**DIRECTIVE 1:** Return every line of the records that contains the string "Kauno". Case counts.

**SOURCE PASSAGE:**
───
It is immaterial that the notice is printed on a ticket or check for baggage given to a passenger. Kansas City, etc., R. Co. v. Rodebaugh, 38 Kan. 45; Brown v. Eastern R. Co., 11 Cush. 97; Malone v. Boston & W. R. Co. 12 Gray 388; Limberger v. Wescott, 49 Barb. 283; Perkins v. New York Cent. R. Co., 24 N. Y. 196; Jones v. Voorhees, 10 Ohio, 145. In Railroad Co. v. Manufacturing Co., 16 Wall. 318, a notice printed on the back of a receipt for goods and referred to in the body of the receipt, was held to be equally ineffectual. In deciding the case the court says: "These considerations against the relaxation of the common-law responsibility by public advertisements apply with equal force to notices having the same object attached to receipts given by carriers on taking the property of those who employ them into their possession for transportation. Both are attempts to obtain, by indirection, exemption from burdens imposed in the interests of trade upon this particular business. It is not only against the policy of the law, but a serious injury to commerce to allow the carrier to say that the shipper of merchandise assents to the terms proposed in a notice, whether it be general to the public or special to a particular person, merely because he does not expressly dissent from them. If the parties were on an equality in their dealings with each other there might be some show of reason for assuming acquiescence from silence, but in the nature of the case this equality does not exist, and therefore every intendment should be made in favor of the shipper when he takes a receipt for his property with restrictive conditions annexed, and says nothing, that he intends to rely upon the law for the security of his rights.

"It can readily be seen if the carrier can reduce his liability in the way proposed he can transact business on any terms he chooses to prescribe. The

shipper as a general thing is not in a condition to contend with him as to terms, nor to wait the result of an action at law in case of refusal to carry unconditionally. Indeed such an action is seldom resorted to on account of the inability of the shipper to delay sending his goods forward. The law, in conceding to the carriers the ability to obtain any reasonable qualification of their responsibility by express contract, has gone as far in this direction as public policy will allow. To relax still further the strict rules of common-law applicable to them, by presuming acquiescence in the conditions on which they propose to carry freight when they have no right to impose them, would in our opinion work great harm to the business community."
───
**DIRECTIVE 2:** Pick up the passage on carriers' liability notices after its last sentence and continue it.

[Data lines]
───
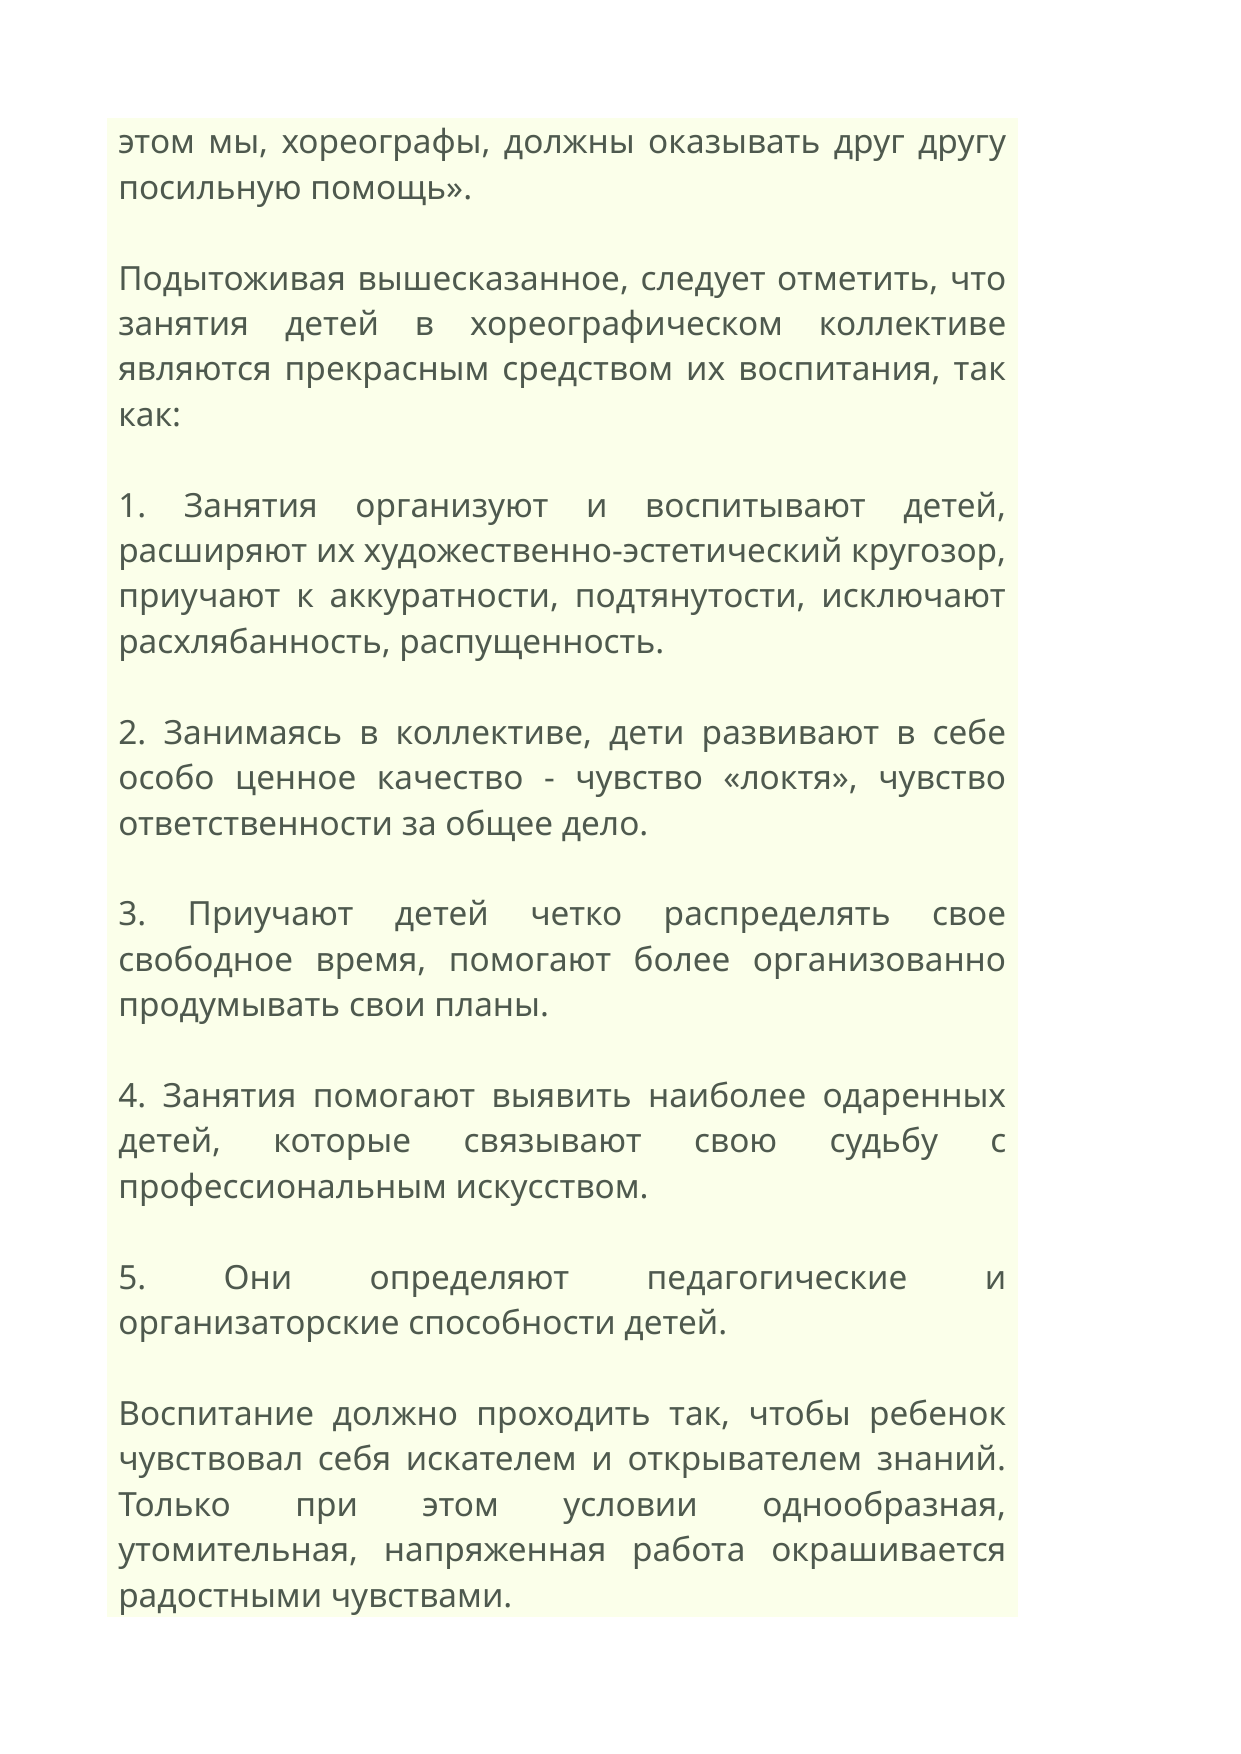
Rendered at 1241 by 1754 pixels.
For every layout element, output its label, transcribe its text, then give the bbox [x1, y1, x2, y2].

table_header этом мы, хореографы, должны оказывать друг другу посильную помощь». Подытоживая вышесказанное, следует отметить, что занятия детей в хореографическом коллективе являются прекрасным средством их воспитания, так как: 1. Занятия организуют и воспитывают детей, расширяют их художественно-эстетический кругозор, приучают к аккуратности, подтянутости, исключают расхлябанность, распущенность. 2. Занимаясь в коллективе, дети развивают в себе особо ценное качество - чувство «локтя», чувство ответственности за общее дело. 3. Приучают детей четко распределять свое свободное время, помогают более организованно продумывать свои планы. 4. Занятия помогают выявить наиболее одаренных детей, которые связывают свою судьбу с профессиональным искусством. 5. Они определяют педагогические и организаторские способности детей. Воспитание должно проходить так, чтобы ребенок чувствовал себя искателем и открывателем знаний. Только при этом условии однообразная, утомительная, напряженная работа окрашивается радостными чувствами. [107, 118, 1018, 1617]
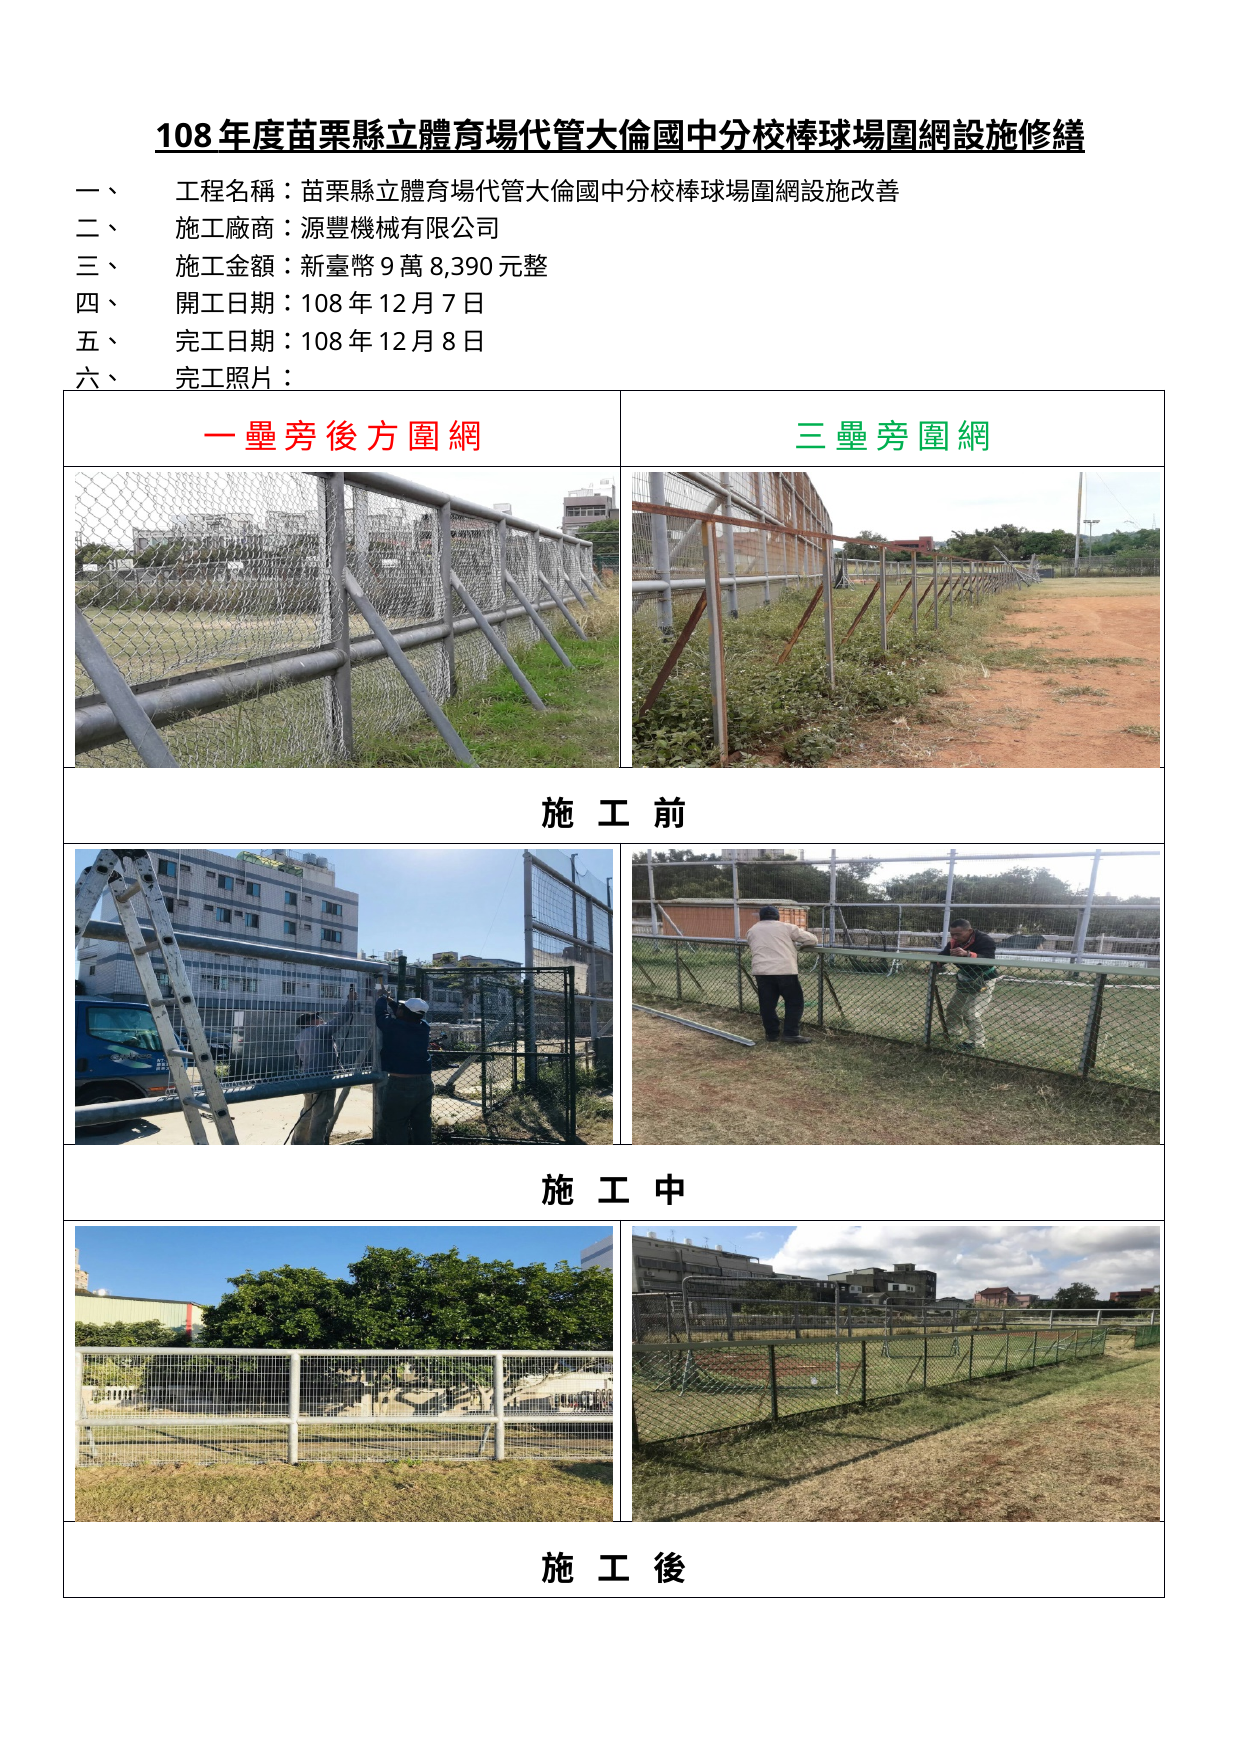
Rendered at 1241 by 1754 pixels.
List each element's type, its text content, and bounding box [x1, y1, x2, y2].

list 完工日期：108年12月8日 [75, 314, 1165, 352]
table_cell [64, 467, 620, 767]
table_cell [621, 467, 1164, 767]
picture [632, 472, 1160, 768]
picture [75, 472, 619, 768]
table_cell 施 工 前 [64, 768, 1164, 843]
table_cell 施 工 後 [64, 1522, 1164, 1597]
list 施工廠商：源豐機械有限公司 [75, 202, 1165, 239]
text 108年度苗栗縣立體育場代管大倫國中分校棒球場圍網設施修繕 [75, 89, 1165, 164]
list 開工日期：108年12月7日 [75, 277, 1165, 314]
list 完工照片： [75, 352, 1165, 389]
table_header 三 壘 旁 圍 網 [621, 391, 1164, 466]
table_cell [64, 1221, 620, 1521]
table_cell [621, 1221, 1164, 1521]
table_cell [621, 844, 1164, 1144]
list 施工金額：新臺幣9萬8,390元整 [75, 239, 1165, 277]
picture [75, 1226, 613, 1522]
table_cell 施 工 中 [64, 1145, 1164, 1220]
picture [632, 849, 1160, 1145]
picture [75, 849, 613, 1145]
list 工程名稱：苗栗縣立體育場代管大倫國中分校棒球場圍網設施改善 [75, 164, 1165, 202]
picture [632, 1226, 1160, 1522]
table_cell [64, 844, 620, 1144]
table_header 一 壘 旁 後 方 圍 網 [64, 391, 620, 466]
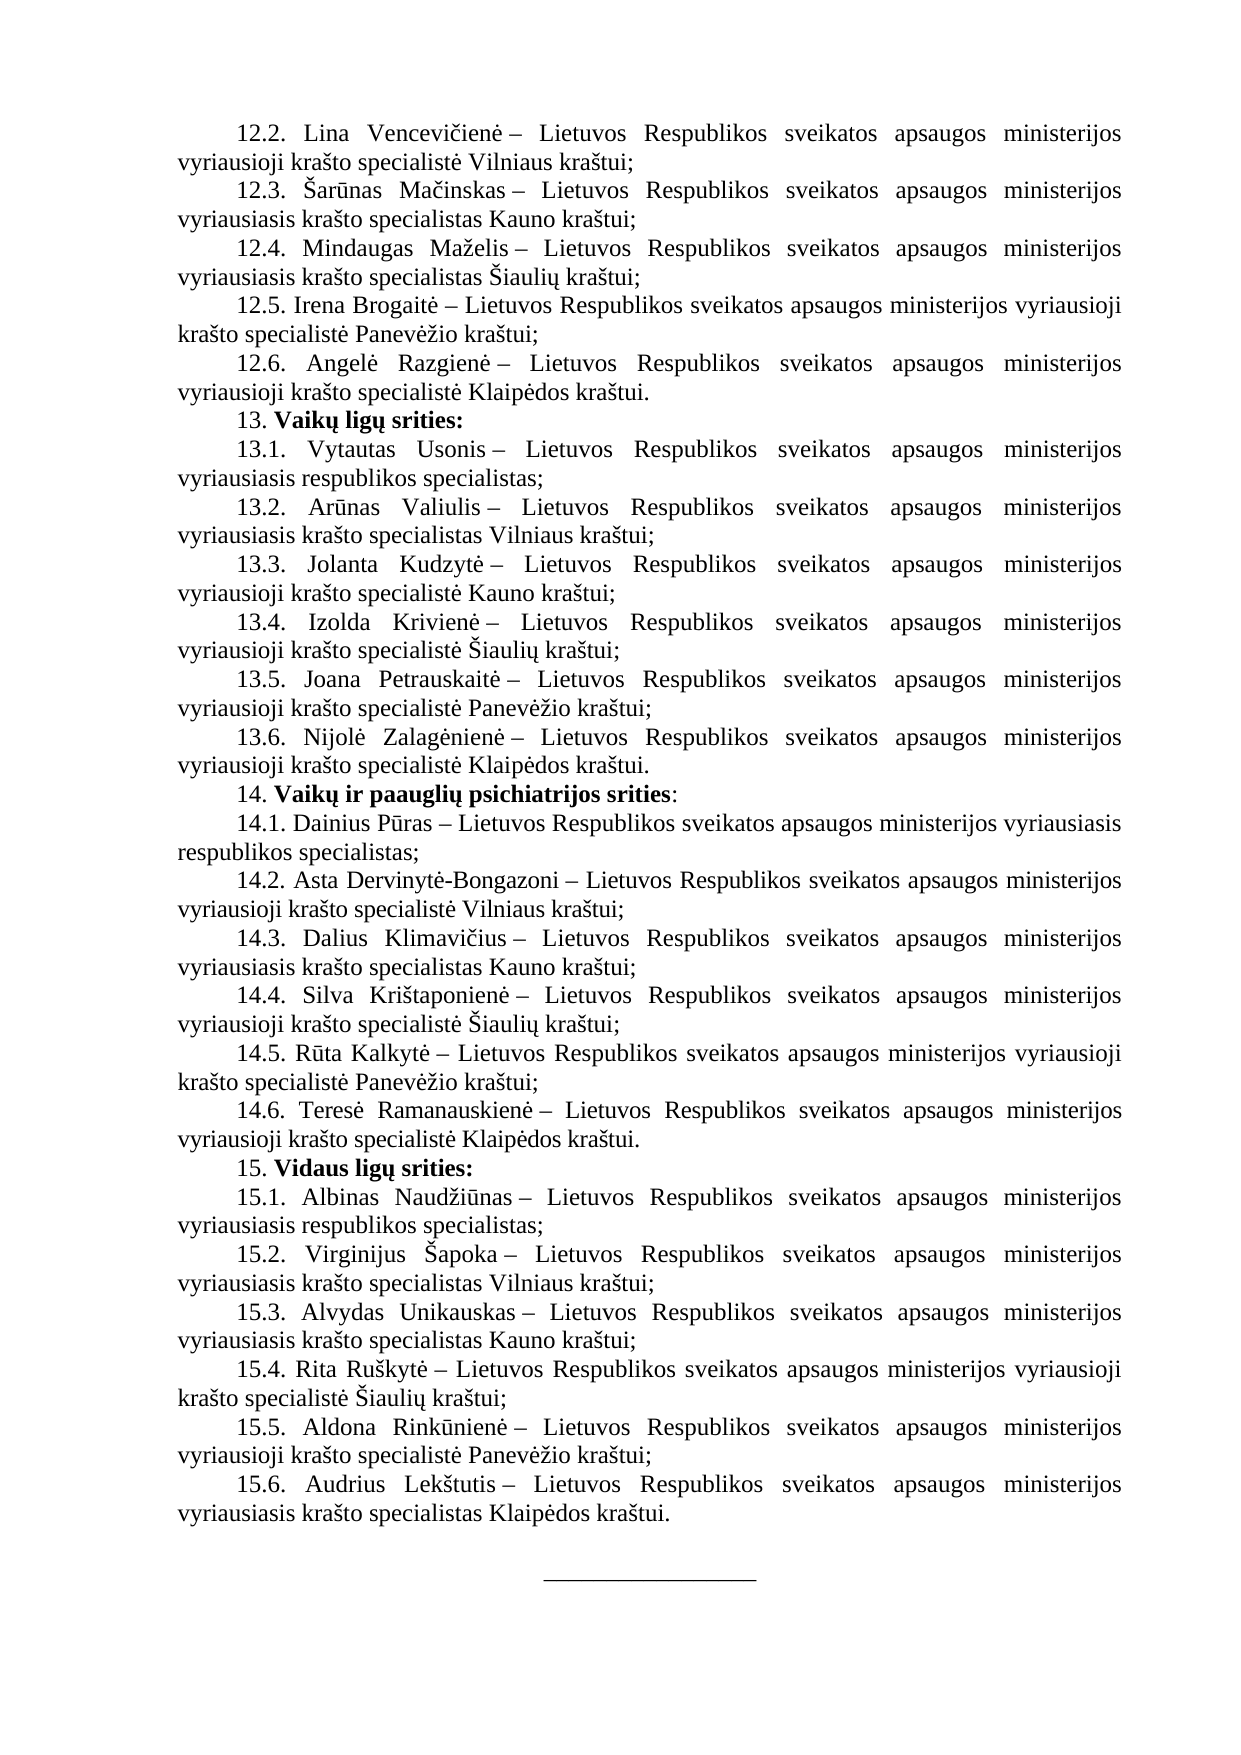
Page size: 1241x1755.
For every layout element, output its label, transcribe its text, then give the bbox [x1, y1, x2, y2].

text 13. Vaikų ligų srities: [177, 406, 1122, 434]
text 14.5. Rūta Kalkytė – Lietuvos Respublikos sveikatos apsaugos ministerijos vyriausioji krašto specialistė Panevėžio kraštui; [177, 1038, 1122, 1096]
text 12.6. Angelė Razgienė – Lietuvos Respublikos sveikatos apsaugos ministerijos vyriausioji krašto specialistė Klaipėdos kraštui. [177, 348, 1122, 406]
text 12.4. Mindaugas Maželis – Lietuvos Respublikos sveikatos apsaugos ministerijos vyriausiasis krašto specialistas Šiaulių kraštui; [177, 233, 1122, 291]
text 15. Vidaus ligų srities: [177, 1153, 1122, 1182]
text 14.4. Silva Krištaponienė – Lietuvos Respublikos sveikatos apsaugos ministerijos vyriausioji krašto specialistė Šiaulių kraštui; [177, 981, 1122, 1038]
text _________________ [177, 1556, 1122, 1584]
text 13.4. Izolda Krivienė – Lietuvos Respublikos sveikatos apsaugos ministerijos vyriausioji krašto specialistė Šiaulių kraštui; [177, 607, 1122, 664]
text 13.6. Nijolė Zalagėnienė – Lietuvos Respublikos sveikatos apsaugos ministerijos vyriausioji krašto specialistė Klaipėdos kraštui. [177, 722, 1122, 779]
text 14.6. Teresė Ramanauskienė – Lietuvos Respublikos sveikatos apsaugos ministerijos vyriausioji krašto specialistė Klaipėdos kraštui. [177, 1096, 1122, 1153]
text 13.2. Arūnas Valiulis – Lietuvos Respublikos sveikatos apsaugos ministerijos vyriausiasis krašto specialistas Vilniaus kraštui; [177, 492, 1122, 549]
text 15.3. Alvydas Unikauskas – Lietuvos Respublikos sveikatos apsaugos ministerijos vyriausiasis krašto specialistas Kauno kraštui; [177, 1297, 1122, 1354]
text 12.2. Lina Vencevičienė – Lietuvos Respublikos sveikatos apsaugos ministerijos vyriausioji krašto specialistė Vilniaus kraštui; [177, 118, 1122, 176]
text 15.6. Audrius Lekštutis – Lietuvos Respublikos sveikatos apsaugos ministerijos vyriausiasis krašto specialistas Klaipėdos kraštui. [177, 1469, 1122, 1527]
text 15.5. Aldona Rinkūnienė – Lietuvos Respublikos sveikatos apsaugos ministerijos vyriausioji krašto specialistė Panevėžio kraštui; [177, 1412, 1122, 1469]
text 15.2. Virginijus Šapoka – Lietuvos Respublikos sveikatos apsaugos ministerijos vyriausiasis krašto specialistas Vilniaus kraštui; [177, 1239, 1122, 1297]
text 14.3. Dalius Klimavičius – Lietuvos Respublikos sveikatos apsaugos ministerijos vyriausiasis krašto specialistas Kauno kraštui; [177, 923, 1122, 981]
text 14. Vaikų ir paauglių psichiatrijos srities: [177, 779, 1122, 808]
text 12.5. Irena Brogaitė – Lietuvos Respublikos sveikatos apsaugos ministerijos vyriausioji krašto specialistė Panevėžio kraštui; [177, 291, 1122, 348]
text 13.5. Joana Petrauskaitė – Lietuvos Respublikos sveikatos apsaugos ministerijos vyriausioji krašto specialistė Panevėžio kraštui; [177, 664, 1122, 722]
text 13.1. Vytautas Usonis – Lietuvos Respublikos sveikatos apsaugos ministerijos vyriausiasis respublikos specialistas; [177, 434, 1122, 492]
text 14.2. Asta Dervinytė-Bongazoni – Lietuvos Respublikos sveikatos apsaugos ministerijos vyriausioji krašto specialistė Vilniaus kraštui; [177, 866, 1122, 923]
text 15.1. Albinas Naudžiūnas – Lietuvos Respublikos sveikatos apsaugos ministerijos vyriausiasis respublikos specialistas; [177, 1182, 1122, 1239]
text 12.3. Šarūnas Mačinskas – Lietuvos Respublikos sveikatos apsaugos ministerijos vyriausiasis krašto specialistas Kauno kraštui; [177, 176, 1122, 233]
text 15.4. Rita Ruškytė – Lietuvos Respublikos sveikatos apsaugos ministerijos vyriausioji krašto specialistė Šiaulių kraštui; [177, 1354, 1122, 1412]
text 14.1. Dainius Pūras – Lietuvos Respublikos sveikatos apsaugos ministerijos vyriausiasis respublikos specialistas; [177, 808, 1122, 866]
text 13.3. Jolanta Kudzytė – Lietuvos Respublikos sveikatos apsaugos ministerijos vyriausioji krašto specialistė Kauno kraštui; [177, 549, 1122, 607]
───
**WRITTEN RESPONSE 1:**
text 15.3. Alvydas Unikauskas – Lietuvos Respublikos sveikatos apsaugos ministerijos vyriausiasis krašto specialistas Kauno kraštui; [177, 1297, 1122, 1354]
text 14.3. Dalius Klimavičius – Lietuvos Respublikos sveikatos apsaugos ministerijos vyriausiasis krašto specialistas Kauno kraštui; [177, 923, 1122, 981]
text 12.3. Šarūnas Mačinskas – Lietuvos Respublikos sveikatos apsaugos ministerijos vyriausiasis krašto specialistas Kauno kraštui; [177, 176, 1122, 233]
text 13.3. Jolanta Kudzytė – Lietuvos Respublikos sveikatos apsaugos ministerijos vyriausioji krašto specialistė Kauno kraštui; [177, 549, 1122, 607]

**WRITTEN RESPONSE 2:**
Of course if the terms of a notice are assented to by a shipper, a binding contract is formed, in so far as such terms are just and reasonable. Buckland v. Adams Express Co., 97 Mass. 124; Fillebrown v. Grand Trunk R. Co., 55 Me. 462. It would seem if a carrier gives notice that he will carry under his common law liability at a specified rate which is reasonable, and that he will carry for a less rate under a restricted liability, the restrictions being just and reasonable, and a shipper, knowing the conditions offered, ships at the less rate, he should be deemed to assent to the terms of the notice, and to have accepted and agreed to the limitations. See Baltimore & O. R. Co. v. Brady, 32 Md. 333; Wheeler on Modern Law of Carriers, p. 231. This, however, would be a limitation of liability by contract and not by notice.

10. A limitation of liability can only be effected by a special contract assented to by the shipper or passenger.-This is the doctrine laid down by the cases cited in section 3 of this note, and also by the cases cited in the last section. It is a doctrine that necessarily follows from the propositions that a carrier may limit his liability at all, and that he may not do so by notice or act of his own. In New Jersey Steam Nav. Co. v. Merchants' Bank, 6 How. 344, 383, it is said that the burden is on the carrier to show a special contract, and that "nothing short of an express stipulation by parol or in writing should be permitted to discharge him from duties which the law has annexed to his employment. The exemption from these duties should not depend upon implication or inference, founded on doubtful and conflicting evidence, but should be specific and certain, leaving no room for controversy between the parties."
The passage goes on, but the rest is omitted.